- **課題**
1 – 本文に基づいて、次の問いに一行ずつ答えなさい。
(a) 2月革命はどこの国で勃発したか。
(b) 1848年の春に起こった2つの革命は、総称して何と呼ばれるか。
(c) 1830年の7月革命の結果、即位したのは誰か。
2 – 次の各文が本文の内容と合っているかどうかを「はい」か「いいえ」で答え、判断の根拠となる本文の語句をそのまま引用しなさい。
(a) 2月革命は翌月以降にヨーロッパ各地へ広がり、3月革命となった。
(b) 7月革命によって、労働者や農民にまで選挙権が拡大された。
(c) ルイ・フィリップは労働者寄りの政策を採った。
3 – 本文の内容を三文で要約しなさい。

岩淸水

心を潤す

1848年革命

2012年03月10日 15時00分00秒 | 歴史

 

 

 


1848年革命(1848ねんかくめい)は、1848年にヨーロッパ各地で起こった革命。ウィーン体制の事実上の崩壊へと突き進んだ。

2月にフランスで勃発した2月革命は、翌月以降にはヨーロッパ各地に伝播し3月革命となった。1848年の春に起こったこの2つの革命を総称して「諸国民の春」(Printemps des peuples, Völkerfrühling, Primavera dei popoli)という。

この項では1848年の2月革命と3月革命を1848年革命として一括して扱う。

 


フランス2月革命 [編集]詳細は「1848年のフランス革命」を参照

 発端 [編集]1830年のフランス7月革命の結果即位したルイ・フィリップはブルジョワジー寄りの政策を採ったため、労働者、農民の不満が高まった。7月革命では一定の選挙権の拡大が行われたものの、こうした身分層までの選挙権拡大は行われなかった。

- **記録の抜粋**
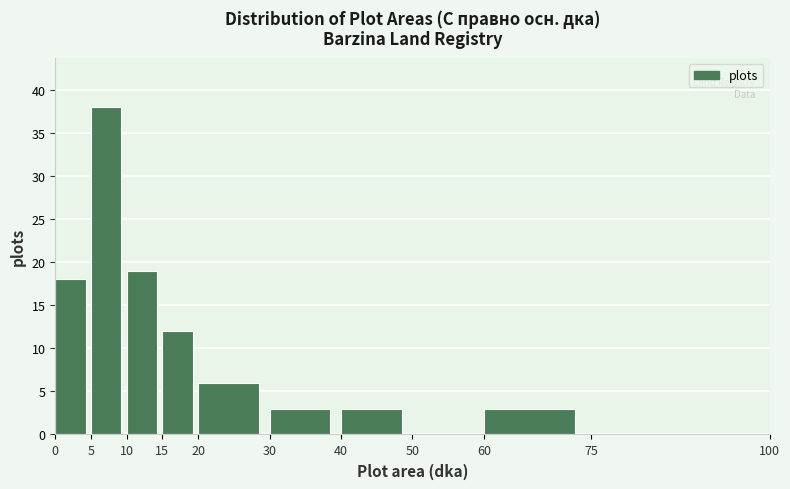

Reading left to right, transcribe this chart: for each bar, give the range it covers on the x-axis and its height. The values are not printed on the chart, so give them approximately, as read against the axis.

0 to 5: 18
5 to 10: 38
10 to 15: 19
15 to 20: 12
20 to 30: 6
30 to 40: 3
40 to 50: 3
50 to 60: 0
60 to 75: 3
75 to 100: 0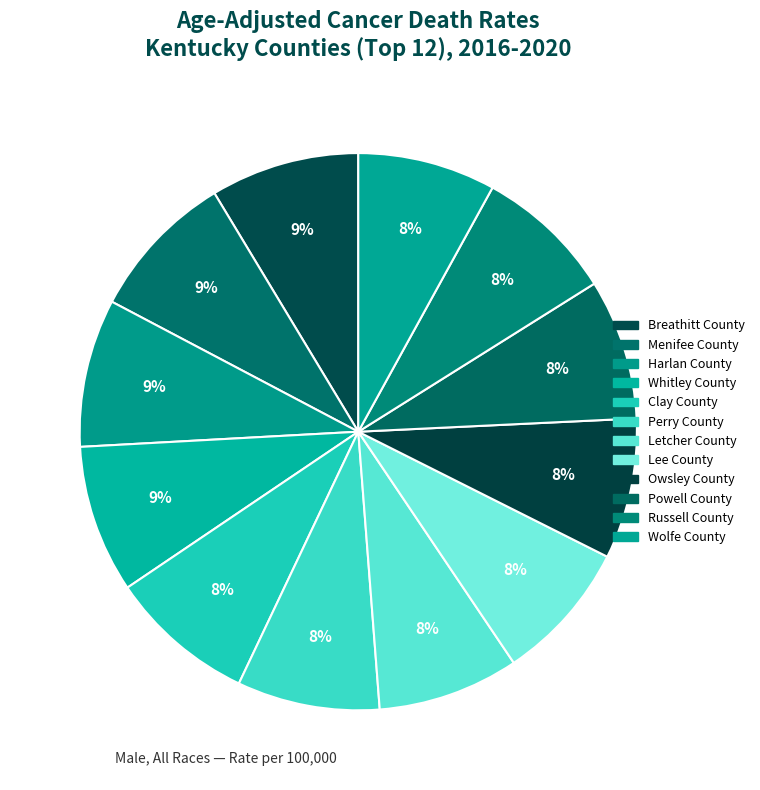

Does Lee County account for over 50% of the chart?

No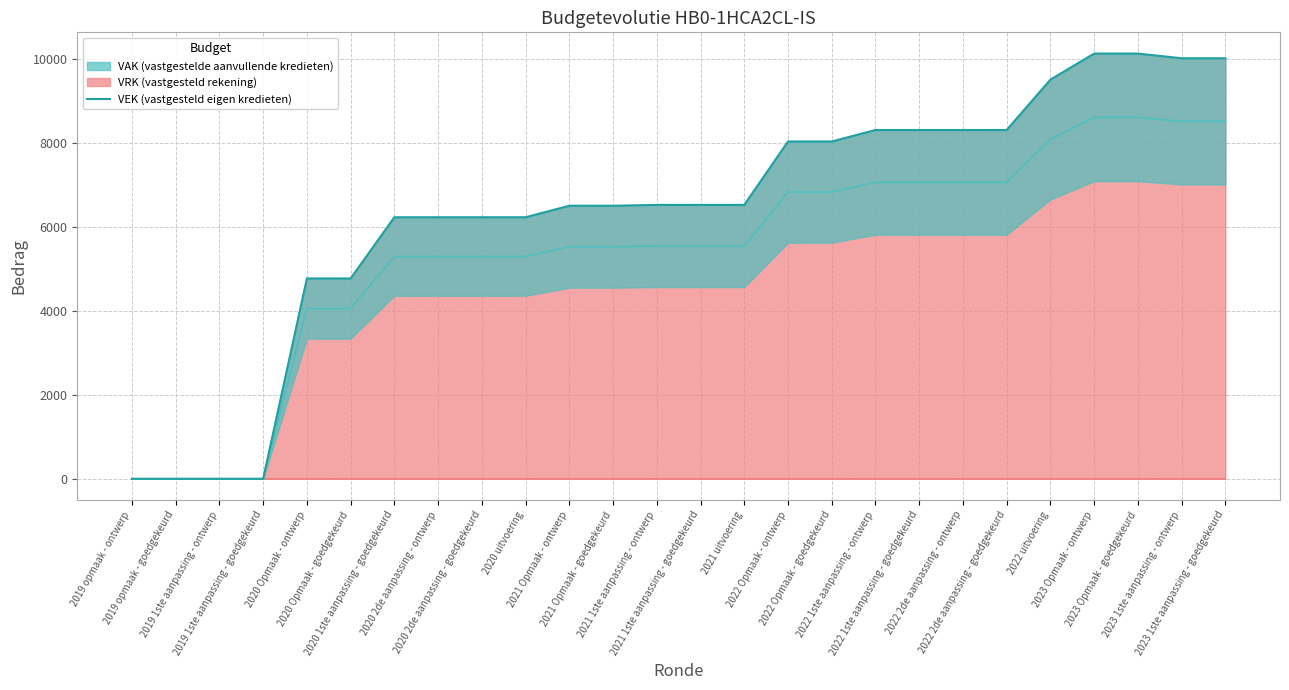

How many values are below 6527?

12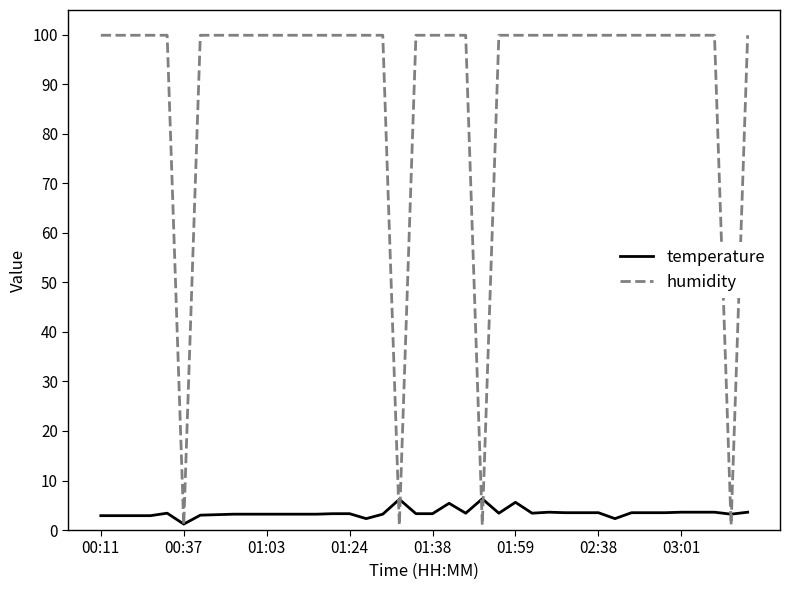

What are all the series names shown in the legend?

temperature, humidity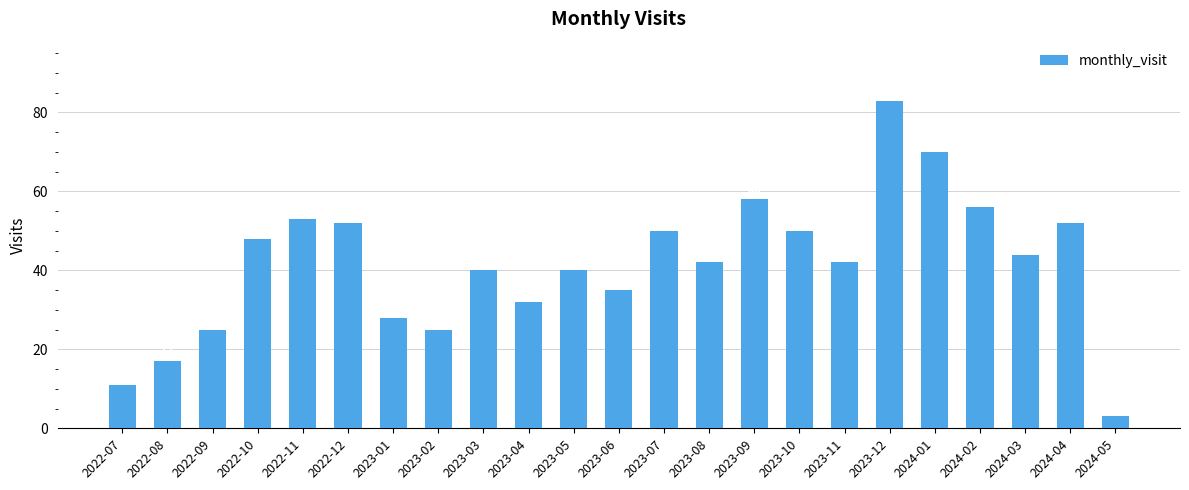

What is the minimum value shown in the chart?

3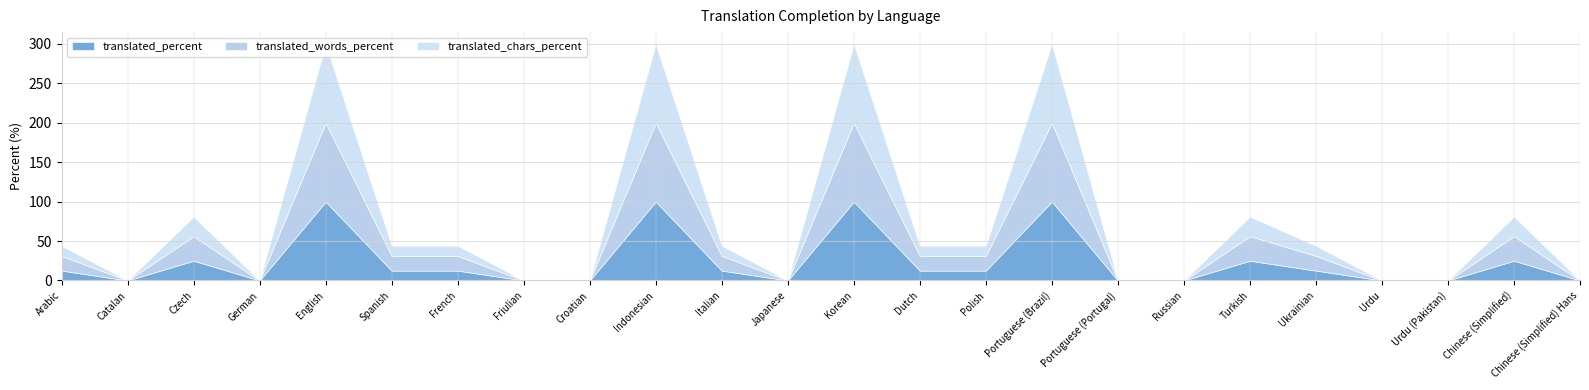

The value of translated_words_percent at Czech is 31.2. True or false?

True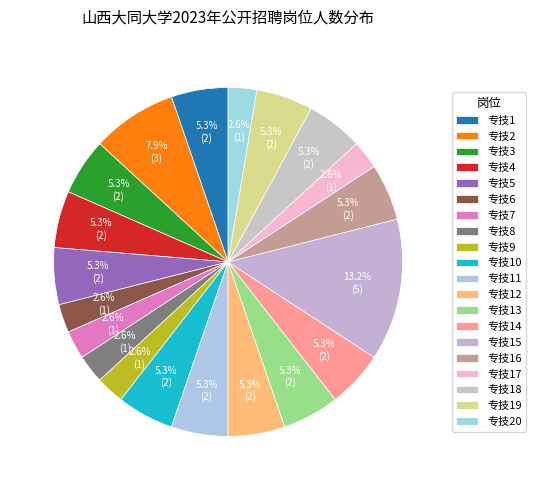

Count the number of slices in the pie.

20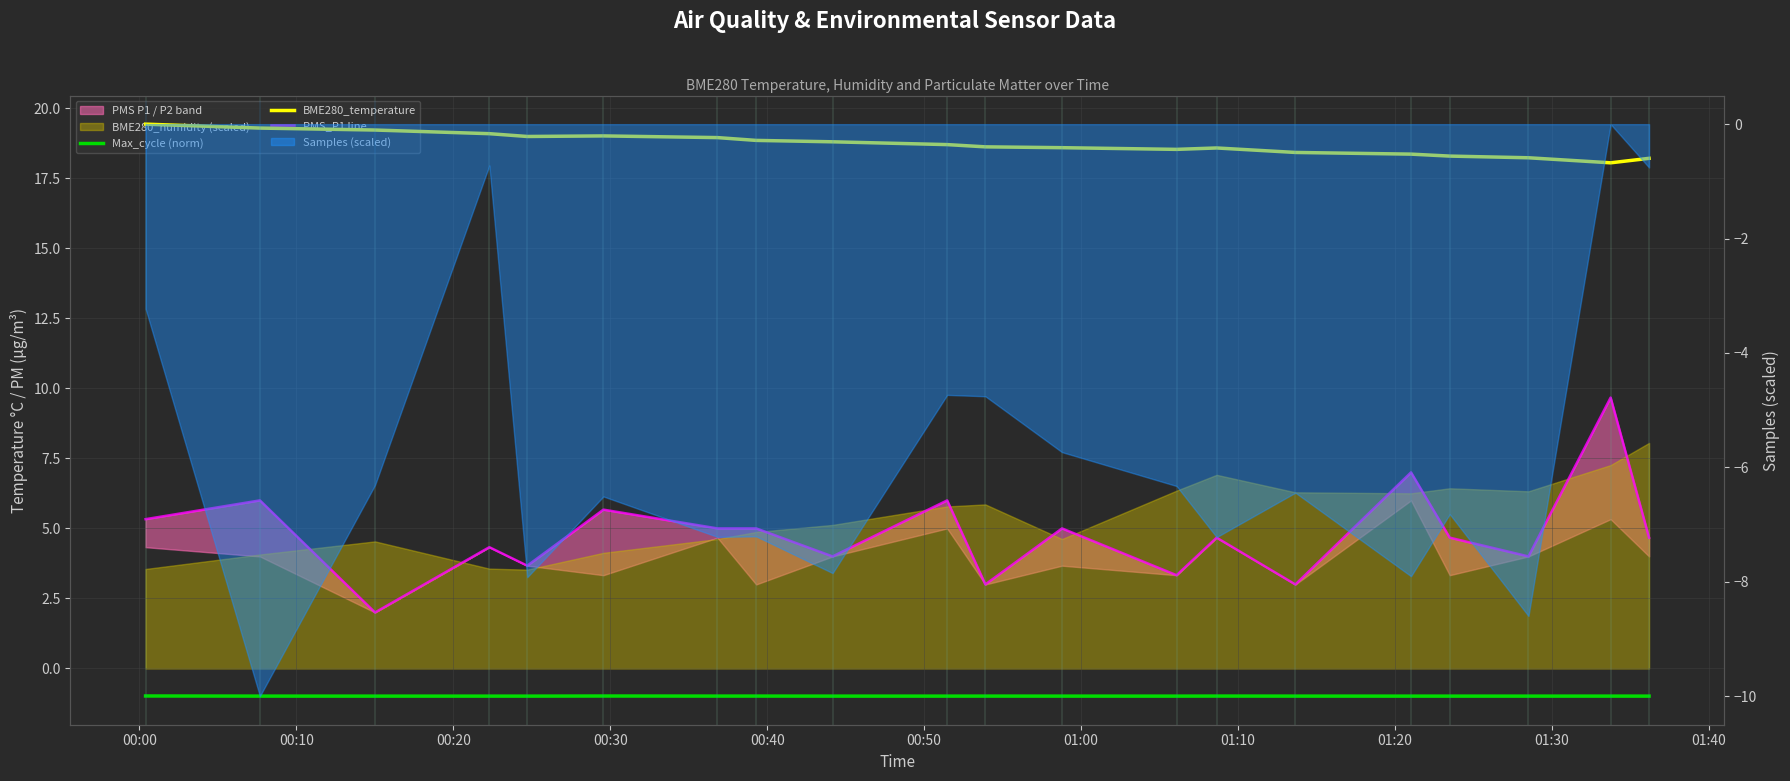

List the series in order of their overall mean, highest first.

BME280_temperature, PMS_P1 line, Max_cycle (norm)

- **解答例**
1 –
(a) フランス
(b) 「諸国民の春」
(c) ルイ・フィリップ

2 –
(a) はい。「翌月以降にはヨーロッパ各地に伝播し3月革命となった」
(b) いいえ。「こうした身分層までの選挙権拡大は行われなかった」
(c) いいえ。「ブルジョワジー寄りの政策を採ったため」

3 – 1848年革命は、1848年にヨーロッパ各地で起こった革命であり、ウィーン体制の事実上の崩壊へと突き進んだ。2月にフランスで勃発した2月革命は、翌月以降ヨーロッパ各地に伝播して3月革命となり、この2つは「諸国民の春」と総称される。発端として、7月革命後に即位したルイ・フィリップがブルジョワジー寄りの政策を採ったため、労働者や農民の不満が高まった。